Tuesday 1 August 2023

Week 17 Tuesday (Year 1)

Readings: Exodus 33:7-11; 34:5-9,28; Psalm 103; Matthew 13:36-43

Attending a chapter of the Order brings back memories of earlier chapters. The readings at Mass today bring to mind the observation of an older friar made at a chapter many years ago. He thought we were replacing the far too specific with the far too woolly. It is difficult to keep a balance in these things just as it can be difficult to maintain a balanced view of God's judgement. We can swing between understanding God as severe in his justice and understanding Him as candy-floss-like in his mercy.

This swing in the readings today brings the earlier comment to mind. The first reading lists the characteristics of God as, on the one hand, mercy and grace, endless kindness and compassion, even forgiving wickedness and crime and sin. But on the other hand the same reading says that God will not declare the guilty guiltless but will punish children and grandchildren for the sins of their fathers and grandfathers. An easy solution would be to suggest that a second author intervened to correct what he thought was too woolly a picture of God.
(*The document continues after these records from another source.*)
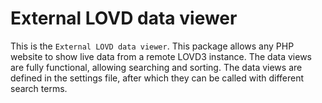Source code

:# External LOVD data viewer
This is the `External LOVD data viewer`. This package allows any PHP website to
 show live data from a remote LOVD3 instance.
The data views are fully functional, allowing searching and sorting.
The data views are defined in the settings file, after which they can be called with different search terms.

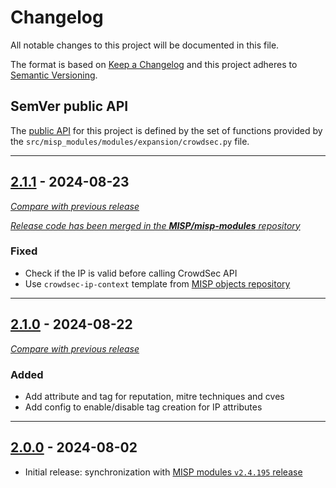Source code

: # Changelog
All notable changes to this project will be documented in this file.

The format is based on [Keep a Changelog](https://keepachangelog.com/en/) and this project adheres to [Semantic Versioning](https://semver.org/spec/v2.0.0.html).

## SemVer public API

The [public API](https://semver.org/spec/v2.0.0.html#spec-item-1)  for this project is defined by the set of functions provided by the `src/misp_modules/modules/expansion/crowdsec.py` file.

---

## [2.1.1](https://github.com/crowdsecurity/cs-misp-module/releases/tag/v2.1.1) - 2024-08-23
[_Compare with previous release_](https://github.com/crowdsecurity/cs-misp-module/compare/v2.1.0...v2.1.1)

[_Release code has been merged in the **MISP/misp-modules** repository_](https://github.com/MISP/misp-modules/commit/a01aa157e514e6ee1c89e408b1802e27bd7a82c2)

### Fixed

- Check if the IP is valid before calling CrowdSec API
- Use `crowdsec-ip-context` template from [MISP objects repository](https://github.com/MISP/misp-objects/tree/main/objects/crowdsec-ip-context)

---


## [2.1.0](https://github.com/crowdsecurity/cs-misp-module/releases/tag/v2.1.0) - 2024-08-22
[_Compare with previous release_](https://github.com/crowdsecurity/cs-misp-module/compare/v2.0.0...v2.1.0)

### Added

- Add attribute and tag for reputation, mitre techniques and cves
- Add config to enable/disable tag creation for IP attributes

---

## [2.0.0](https://github.com/crowdsecurity/cs-misp-module/releases/tag/v2.0.0) - 2024-08-02

- Initial release: synchronization with [MISP modules `v2.4.195` release](https://github.com/MISP/misp-modules/releases/tag/v2.4.195)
But we end up with what looks like a schizophrenic God, forgiving everything but leaving nothing unchecked.

Logically the two are not incompatible, to take full and due account of wickedness while forgiving it always. But it does seem harsh and unjust to punish the grandchildren for the sins of their ancestors. Unless there is something about sin and wickedness that we are under-estimating, bringing far too superficial an understanding to it so that we do justice neither to God's struggle with sin (if we can talk like that) nor to the miracle of God's mercy in the face of sin.

Moses stands and bows low in the presence of God. It is a terrifying and transforming experience. God speaks with Moses face to face, as a person speaks with his friend. At the same time Moses bows down and worships, as is only right, in the presence of God. Rising and bowing, standing and kneeling: the postures of Moses seem to endorse the contrast we see in the characteristics of God. We are called into friendship with God. God accepts Moses' invitation, 'do come along in our company'. But God remains always God, infinitely holy, faithful to His covenant, but demanding that the people too must become holy if they are to live together with Him.
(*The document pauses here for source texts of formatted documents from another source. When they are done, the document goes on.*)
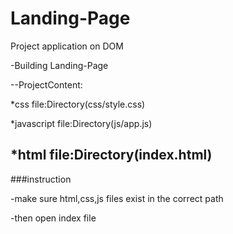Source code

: # Landing-Page
Project  application on DOM 

-Building Landing-Page

 --ProjectContent:
 
*css file:Directory(css/style.css)

*javascript file:Directory(js/app.js)

*html file:Directory(index.html)
---
###instruction

-make sure html,css,js files exist in the correct path

-then open index file 
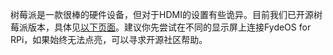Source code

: ---
---
树莓派是一款很棒的硬件设备，但对于HDMI的设置有些诡异。目前我们已开源树莓派版本，具体见[以下页面](https://github.com/FydeOS)。建议你先尝试在不同的显示屏上连接FydeOS for RPi，如果始终无法点亮，可以寻求开源社区帮助。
In the gospel reading Jesus, the one who speaks most about judgement and hell in the New Testament, says that the parable of the wheat and the weeds is about the last judgement. The angels will separate out the evildoers from the righteous, sending the first to the fiery furnace while the righteous shine like the sun in the Kingdom of the Father. We need to bow down and to stand up, both, if we are to understand anything here. We need to remember always that we are creatures and sinners, in need of contrition and forgiveness. And we need to remember always that we have been called into friendship with God. In that friendship we learn how these things hold together, what the reality of sin is that destroys even that friendship, what the consequences of sin are that corrupt relationships for generations, what the power of God is that is ready to find a way to forgiveness, even at the price of taking those consequences on himself.

Another way of putting this is to say that we need to be people of hope. On the one hand we must not presume on the friendship which God has established with us as if sin meant nothing now. On the other hand we must resist any temptation to despair, as if there were a sin or a sinful situation that was beyond the reach of God's mercy. The person of hope stands between these two temptations, bowing and standing in the presence of God, worshiping and loving, grateful for the mercy in God's truth and the truth in God's mercy.